Restraint methods in psychiatric hospitals
Nurses have a responsibility to protect patients from injuries. This responsibility, however, can be challenging especially when for patients with mental illness. Most mentally ill patients may suffer from confusion, delirium, and restlessness due to persistent pain, sleep deprivation, drug withdrawal, and other underlying factors. As a result, they may show restless behaviours such as throwing things around, attempting to get out of their beds, removing catheters, and hitting those around them. To ensure their safety and that of others, health care providers may decide to use physical restraints. The use of restraints, however, is associated with a range of harmful impacts such as depression, pressure ulcers, severe injuries, and death. This paper provides a summary of two articles to help in the understanding of how previous studies approached the topic at hand, which examines the use of restraints in Jamaican mental health.

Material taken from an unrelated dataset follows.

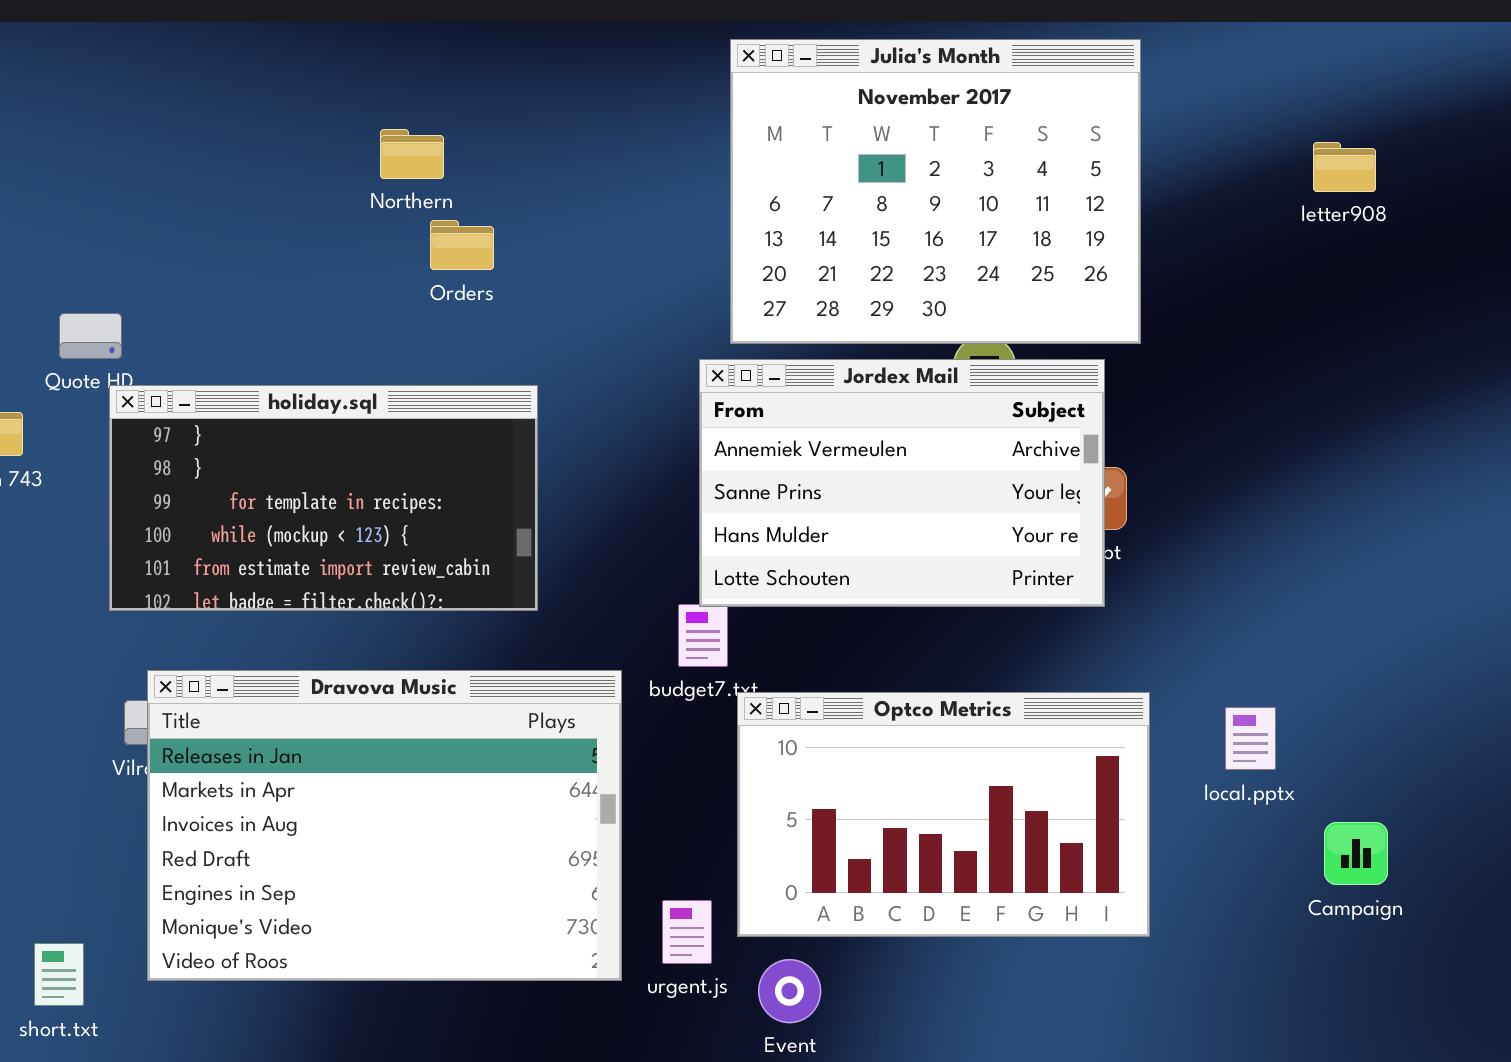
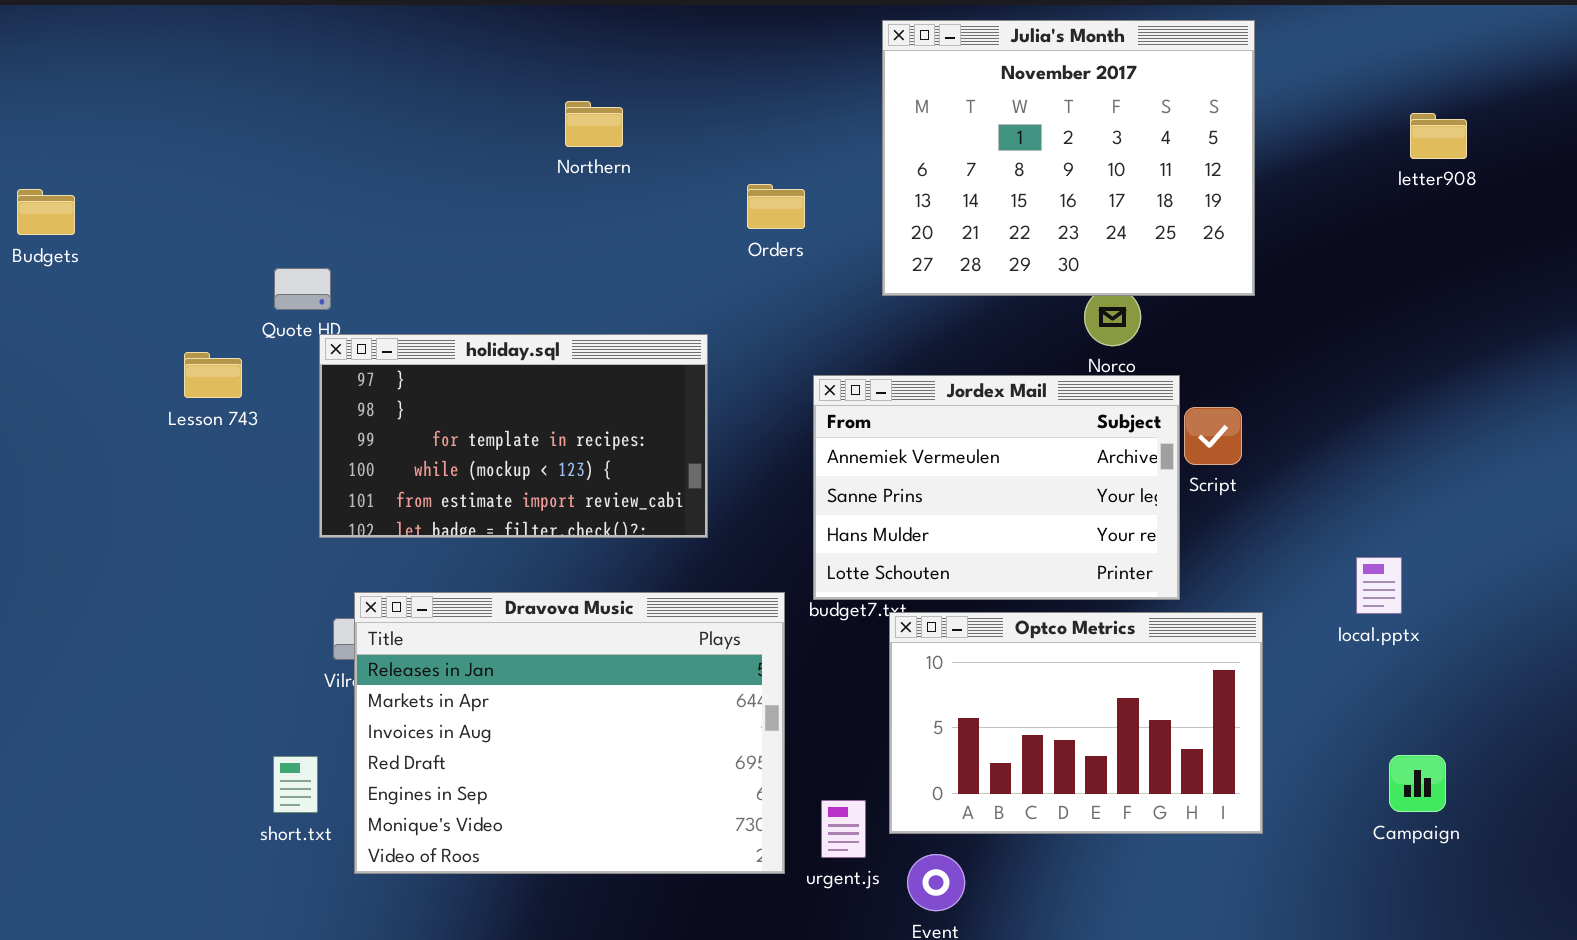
Orders: [430,220,494,270] -> [747,184,805,229], moved
Jordex Mail: [699,359,1105,607] -> [813,375,1180,600], moved
local.pptx: [1225,707,1276,770] -> [1356,557,1402,614], moved
Campaign: [1324,822,1388,885] -> [1389,755,1446,812], moved
short.txt: [34,943,84,1006] -> [273,756,318,813], moved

Restraint use in psychiatric hospitals
The first study, conducted by Raguan, Efrat and Gil (2015), investigates the prevalence of the use of physical restraints in acute care. The study establishes whether restrictions were utilized more at night and patient risk factors for their use. The study employs a cross-sectional observational design that is performed in the “medical, surgical, and intensive care units” of a middle-level general hospice (Raguan et al., 2015). A total of 2163 participants were included in the study, out of which 66 were restrained while 205 were included as a control group. The study consisted of 10 observations, which were made during the 3-month period. The results of the survey indicate restraint use was 3.5% (95%CI = 2.79-4.37%). The findings also suggest that the use of restraints is more common during night shifts than during day shifts (4.40% versus 2.56%, P = 0.03). The change in the later is because of several reasons. First, the prevalence of delirium is more frequent at night than in the day. Second, family members are less likely to accompany patients at night, thus encouraging the use of restraints. The findings also indicate that comorbidity factors such as old age, care dependence, and mechanical ventilation as significant risk factors for restraint use. One of the strengths of the study is that it utilizes data collected from direct observation and a systematic review of patient records. The major limitations, however, is that the survey used a descriptive design, which makes it rather difficult to infer causality.

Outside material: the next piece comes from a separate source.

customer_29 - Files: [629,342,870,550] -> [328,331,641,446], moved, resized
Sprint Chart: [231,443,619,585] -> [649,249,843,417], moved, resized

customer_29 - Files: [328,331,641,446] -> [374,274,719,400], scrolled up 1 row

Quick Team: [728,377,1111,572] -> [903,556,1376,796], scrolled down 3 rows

Wynn (2015), on the other hand, conducts a review of the literature to examine the use of restraint in Adult psychiatric hospitals across Norway. The author performs an electronic literature search for peer-reviewed articles that consist of data on patient restrictions collected from Norway adult psychiatric care facilities. A total of 28 articles met the criteria and were included. A majority of the studies assessed the rates of physical restraints, a few focused on the perceptions of patients and care providers regarding physical restraints, while other were either case or ethnographic studies of patients subjected to restraints. The study found that the use if restraints varied between wards and medical institutions, which may be due to differences in patient populations. All the studies included in the review warned against the numerous physical complications associated with the use of restraints in patients. Restraints cause trauma and immobilization to the legs, which may result in thrombosis. The use of restraints in patients who are in a vulnerable position with a considerable weight load on the trunk may as well contribute to asphyxiation. The major strength of the study is that most of the reviewed articles employed fair methodological quality, resulting in consistent results with those of previous literature. The major limitation, however, is that the study used a relatively small number of published articles in the field, thus limiting the extent to which the results could be generalizable.